An international colleague who teaches at Mustansiriya University in Baghdad
told the team that no students were on campus due to a strike called by
Shi'a cleric Muqtada al Sadr. "It was an 'either you're with us or against
us' kind of strike, so even those who don't support the uprising didn't come
to classes," she said.

Several friends of the team have been calling to check on the team's safety
during this time. They advise the team to maintain a low profile over the
next few days, but to stay in country and continue meeting with local
Iraqis.

At the advice of local partners, the current CPT delegation (in country
April 3-13) cancelled a visit to the village of Abu Ghraib, a vigil on
detainee issues at Abu Ghraib prison camp, and a vigil in the city of
Kerbala. Instead, the group is visiting sites inside Baghdad and meeting
with Iraqis from a variety of backgrounds.

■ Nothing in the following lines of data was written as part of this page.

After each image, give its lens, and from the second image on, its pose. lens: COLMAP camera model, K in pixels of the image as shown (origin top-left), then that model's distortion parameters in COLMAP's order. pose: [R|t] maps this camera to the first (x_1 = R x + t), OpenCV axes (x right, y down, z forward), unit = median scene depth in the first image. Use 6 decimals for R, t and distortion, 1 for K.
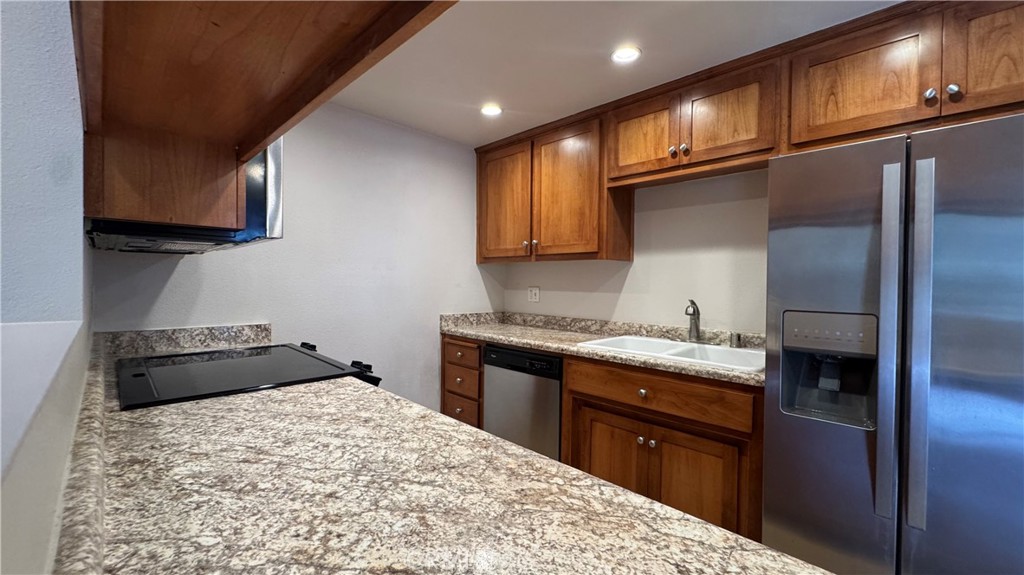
lens RADIAL K [[410.5, 0, 505.7], [0, 410.5, 286.1], [0, 0, 1]] dist [-0.001212, -0.000240]
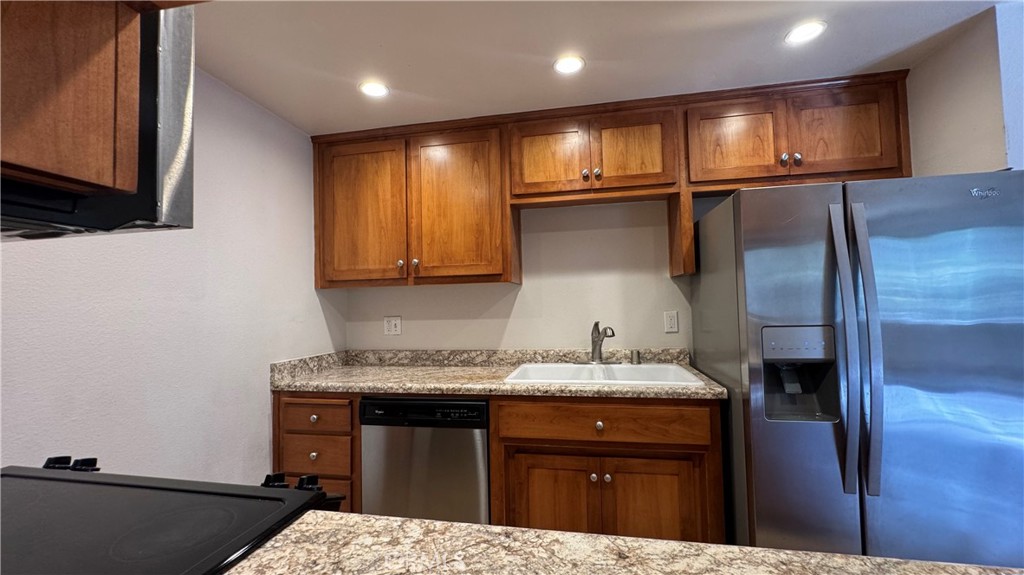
lens RADIAL K [[410.5, 0, 504.1], [0, 410.5, 287.5], [0, 0, 1]] dist [-0.001212, -0.000240]
pose [[0.823217, -0.008140, 0.567668, -0.329668], [0.040965, 0.998143, -0.045093, -0.015631], [-0.566247, 0.060376, 0.822022, 0.305629]]
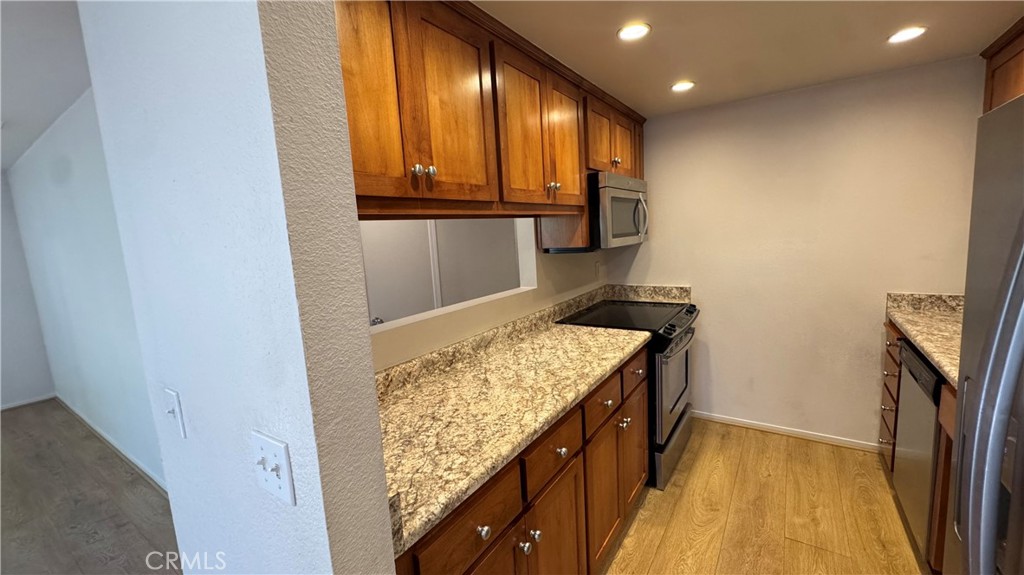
lens RADIAL K [[410.5, 0, 512.0], [0, 410.5, 287.3], [0, 0, 1]] dist [-0.001212, -0.000240]
pose [[0.193272, 0.107902, -0.975194, 0.727716], [0.049979, 0.991561, 0.119618, -0.114131], [0.979871, -0.071858, 0.186249, 0.148357]]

Another neighbor said, "It is just like the 1920's when the British came.
At first they said they were here to liberate us, not occupy us. Yet after
a year of their occupation, the people began to fight them."

Iraqis from several sectors say that those who are fighting are a small
number of the population. Some fear that the U.S. will use this as an
excuse to continue the military occupation of the country far past the June
30th deadline. Others think the U.S. should leave only gradually.

A friend of the team came to report that he witnessed U.S. helicopter
gunships firing at people in the streets of "Sadr City" an impoverished
section of Baghdad where support of Sadr's anti Occupation sentiments runs
high. The friend said, "Even though I really hate Sadr--he is a bad
man--still now I hate the American soldiers for what they are doing."
However, he emphasized he did not want U.S. troops to pull out right away
either, but to change their behavior toward Iraqis.